Si le roman débute de façon disons traditionnelle, avec des cadavres et un travail d’investigation sur le terrain, les choses se compliquent quand, trois autres hommes ayant été assassinés, l’enquête s’oriente vers le milieu des travailleurs immigrés en situation plus ou moins régulière. Malgré un ton souvent grinçant et des remarques sarcastiques qui prêtent à sourire, le lecteur se retrouve vite dans une ambiance dramatique, dure et violente. Le roman policier prend alors une dimension anthropologique avec l’évocation des rituels de la polyandrie, telle qu’elle est pratiquée chez les Leles du Kasaï-Occidental en République démocratique du Congo ou les Abisi du Nigéria. Rituels qui sont l’occasion de descriptions que l’on pourrait trouver savoureuses ou même croustillantes si elles ne donnaient pas l’impression de sacrifier à un certain voyeurisme.

Bolya, dont on sait qu’il a mis la souffrance des femmes au centre de son œuvre1, se livre ici à une critique virulente du patriarcat, en plongeant le lecteur dans un univers à l’opposé de la conception traditionnelle du mariage et des relations homme/femme. Outre la question des couples mixtes et celle de leur difficulté à gérer leurs différences, il aborde, par le biais du portrait d’Oulématou, « femme-princesse » aux nombreux maris, la place de la femme dans le couple avec l’inversion des rôles dominant-dominé et le triomphe d’un matriarcat pur et dur. Une question qui concerne, chacun à sa manière, les principaux protagonistes du roman : Oulématou, la garante de la tradition ; son compagnon Bourru, bon connaisseur du milieu des Africains de Paris ; son amie Rosemonde, chercheur en anthropologie ; l’inspecteur Nègre, enfin, que sa naissance et une partie de son enfance rattachent au Continent.

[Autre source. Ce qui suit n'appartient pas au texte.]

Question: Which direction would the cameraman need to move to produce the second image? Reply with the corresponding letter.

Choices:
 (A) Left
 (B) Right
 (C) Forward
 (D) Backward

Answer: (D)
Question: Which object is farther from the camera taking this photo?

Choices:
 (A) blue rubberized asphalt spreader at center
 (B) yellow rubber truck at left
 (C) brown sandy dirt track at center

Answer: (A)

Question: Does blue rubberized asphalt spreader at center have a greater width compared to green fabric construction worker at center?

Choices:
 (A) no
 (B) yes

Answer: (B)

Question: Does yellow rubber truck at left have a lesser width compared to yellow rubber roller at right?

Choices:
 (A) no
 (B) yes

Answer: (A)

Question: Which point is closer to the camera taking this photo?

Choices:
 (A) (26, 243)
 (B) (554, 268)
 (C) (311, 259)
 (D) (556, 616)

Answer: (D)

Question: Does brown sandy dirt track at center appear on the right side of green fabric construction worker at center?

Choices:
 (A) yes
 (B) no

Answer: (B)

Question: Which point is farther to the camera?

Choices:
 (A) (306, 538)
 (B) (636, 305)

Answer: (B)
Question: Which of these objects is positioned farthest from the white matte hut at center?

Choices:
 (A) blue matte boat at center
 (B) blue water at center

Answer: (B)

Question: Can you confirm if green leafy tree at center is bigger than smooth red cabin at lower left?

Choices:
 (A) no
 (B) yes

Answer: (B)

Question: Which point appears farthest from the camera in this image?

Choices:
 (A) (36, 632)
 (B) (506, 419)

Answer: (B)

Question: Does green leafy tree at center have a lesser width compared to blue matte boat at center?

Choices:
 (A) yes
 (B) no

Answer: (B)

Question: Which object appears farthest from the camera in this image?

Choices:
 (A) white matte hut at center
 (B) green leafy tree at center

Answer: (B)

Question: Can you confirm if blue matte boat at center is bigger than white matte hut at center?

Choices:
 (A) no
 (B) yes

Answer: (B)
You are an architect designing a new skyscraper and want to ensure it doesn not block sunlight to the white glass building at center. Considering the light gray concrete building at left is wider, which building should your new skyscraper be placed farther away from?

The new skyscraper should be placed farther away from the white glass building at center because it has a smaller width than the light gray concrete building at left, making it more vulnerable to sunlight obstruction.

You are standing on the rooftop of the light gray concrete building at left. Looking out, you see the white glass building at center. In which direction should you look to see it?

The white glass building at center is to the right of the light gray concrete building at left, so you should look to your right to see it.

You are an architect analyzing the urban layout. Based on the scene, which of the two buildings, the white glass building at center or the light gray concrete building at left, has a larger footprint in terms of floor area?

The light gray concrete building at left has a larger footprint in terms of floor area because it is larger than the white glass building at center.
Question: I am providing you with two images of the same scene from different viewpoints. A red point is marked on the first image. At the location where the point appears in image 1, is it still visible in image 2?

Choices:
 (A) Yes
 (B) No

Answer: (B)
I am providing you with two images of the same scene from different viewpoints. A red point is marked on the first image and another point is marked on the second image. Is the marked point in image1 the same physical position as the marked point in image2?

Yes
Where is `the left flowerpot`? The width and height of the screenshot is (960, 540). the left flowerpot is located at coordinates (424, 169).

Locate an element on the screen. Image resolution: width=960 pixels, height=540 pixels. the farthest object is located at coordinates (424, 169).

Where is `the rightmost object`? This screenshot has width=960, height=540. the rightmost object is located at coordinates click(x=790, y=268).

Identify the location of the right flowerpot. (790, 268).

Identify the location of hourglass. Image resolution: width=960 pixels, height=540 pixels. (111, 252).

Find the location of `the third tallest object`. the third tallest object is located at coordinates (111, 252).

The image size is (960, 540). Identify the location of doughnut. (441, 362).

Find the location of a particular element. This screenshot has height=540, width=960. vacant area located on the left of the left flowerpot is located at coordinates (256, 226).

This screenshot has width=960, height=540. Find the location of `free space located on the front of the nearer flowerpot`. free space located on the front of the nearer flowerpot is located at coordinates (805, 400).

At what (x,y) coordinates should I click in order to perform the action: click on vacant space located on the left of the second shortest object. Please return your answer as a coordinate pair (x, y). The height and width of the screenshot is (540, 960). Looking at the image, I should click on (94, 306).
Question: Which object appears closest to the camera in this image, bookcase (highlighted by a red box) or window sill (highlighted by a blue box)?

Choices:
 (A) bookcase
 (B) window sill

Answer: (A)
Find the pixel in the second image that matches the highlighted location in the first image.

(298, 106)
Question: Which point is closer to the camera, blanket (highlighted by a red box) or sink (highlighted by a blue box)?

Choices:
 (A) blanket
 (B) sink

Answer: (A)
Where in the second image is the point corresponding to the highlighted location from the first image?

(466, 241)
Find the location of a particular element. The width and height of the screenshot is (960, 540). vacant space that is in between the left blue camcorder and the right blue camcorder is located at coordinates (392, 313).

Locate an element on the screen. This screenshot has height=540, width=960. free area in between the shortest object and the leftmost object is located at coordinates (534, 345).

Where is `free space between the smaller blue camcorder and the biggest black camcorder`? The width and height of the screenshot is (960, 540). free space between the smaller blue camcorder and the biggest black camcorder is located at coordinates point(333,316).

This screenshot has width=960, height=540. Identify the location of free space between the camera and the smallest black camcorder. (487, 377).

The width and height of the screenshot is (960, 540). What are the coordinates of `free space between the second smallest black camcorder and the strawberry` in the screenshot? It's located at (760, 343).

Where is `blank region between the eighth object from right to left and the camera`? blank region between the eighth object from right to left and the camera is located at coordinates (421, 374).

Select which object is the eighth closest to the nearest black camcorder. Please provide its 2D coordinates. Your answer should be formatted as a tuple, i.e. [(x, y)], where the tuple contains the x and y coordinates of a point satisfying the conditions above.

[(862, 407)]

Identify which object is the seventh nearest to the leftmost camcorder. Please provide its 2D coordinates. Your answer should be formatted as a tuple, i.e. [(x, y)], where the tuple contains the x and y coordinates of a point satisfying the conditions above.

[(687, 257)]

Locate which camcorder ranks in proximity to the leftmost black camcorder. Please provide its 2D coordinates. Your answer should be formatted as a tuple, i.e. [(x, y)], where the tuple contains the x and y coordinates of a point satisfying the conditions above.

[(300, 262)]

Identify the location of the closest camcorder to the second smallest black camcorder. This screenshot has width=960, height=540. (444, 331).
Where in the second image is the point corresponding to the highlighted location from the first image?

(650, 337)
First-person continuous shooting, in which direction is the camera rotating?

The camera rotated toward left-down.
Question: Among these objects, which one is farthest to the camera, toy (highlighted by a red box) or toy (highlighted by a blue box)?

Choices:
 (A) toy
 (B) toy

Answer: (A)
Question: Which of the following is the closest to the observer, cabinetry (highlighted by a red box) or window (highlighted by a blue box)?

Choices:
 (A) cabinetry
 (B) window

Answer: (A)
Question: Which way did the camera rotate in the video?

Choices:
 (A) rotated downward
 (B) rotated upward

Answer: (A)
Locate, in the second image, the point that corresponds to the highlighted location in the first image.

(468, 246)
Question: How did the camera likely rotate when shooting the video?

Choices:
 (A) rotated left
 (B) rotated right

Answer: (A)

Autour d’eux, des femmes et des hommes confrontés au racisme ambiant et vivant dans la crainte permanente de l’expulsion, sont autant d’exploités et de victimes potentielles. A l’instar d’Achille Ngoye, Bolya dresse ainsi un portrait réaliste, avec une ironie non dénuée de tendresse, d’une communauté africaine semi-clandestine, qu’il situe dans le 12ème arrondissent, entre le marché d’Aligre et la Bastille.

Marché d'Aligre

En plaçant l’action dans le milieu des immigrés de Paris, Bolya inscrit La polyandre dans la veine du roman policier post-colonial et pose ouvertement la question de la situation des Africains en France2, de la « migritude », ce « néologisme qui indique clairement que l’Afrique dont nous parlent les écrivains contemporains n’est plus celle qui servait de cadre à la plupart de leurs devanciers, mais, si l’on peut dire ainsi, d’une Afrique extracontinentale dont le centre de gravité se situerait quelque part entre Belleville et l’au-delà du périphérique». Roman un peu fourre-tout dans lequel le lecteur risque de se perdre – du fait des intrigues et sous-intrigues et aussi du va-et-vient permanent entre le discours argumenté sur la polyandrie et le ton léger, voire relâché, utilisé pour décrire la progression de l’enquête –, La polyandre est un bon exemple de ces romans policiers africains dans lesquels l’écrivain manie une plume corrosive pour aborder des sujets graves.  

1 - En particulier lorsqu’elles sont victimes de cette arme destruction massive qu’est le viol à grande échelle dans les guerres que connait l’Afrique, en République démocratique du Congo par exemple. Des crimes que Bolya a dénoncés dans un essai, La profanation des vagins, paru en 2001 chez Le serpent à plumes.

2 - La polyandre s’inscrit donc dans le roman africain dit « cosmopolitain », « négropolitain » ou « euro-black », au côté d’œuvres d’Achille Ngoye, Alain Mabanckou, Calixthe Beyala ou Sami Tchak.

3 - Jacques Chevrier, « Afriques(s)-sur-Seine : autour de la notion de « migritude », Notre librairie, no 155-156 (2004), p. 97.

La polyandre , Paris, Le serpent à plumes, 1998.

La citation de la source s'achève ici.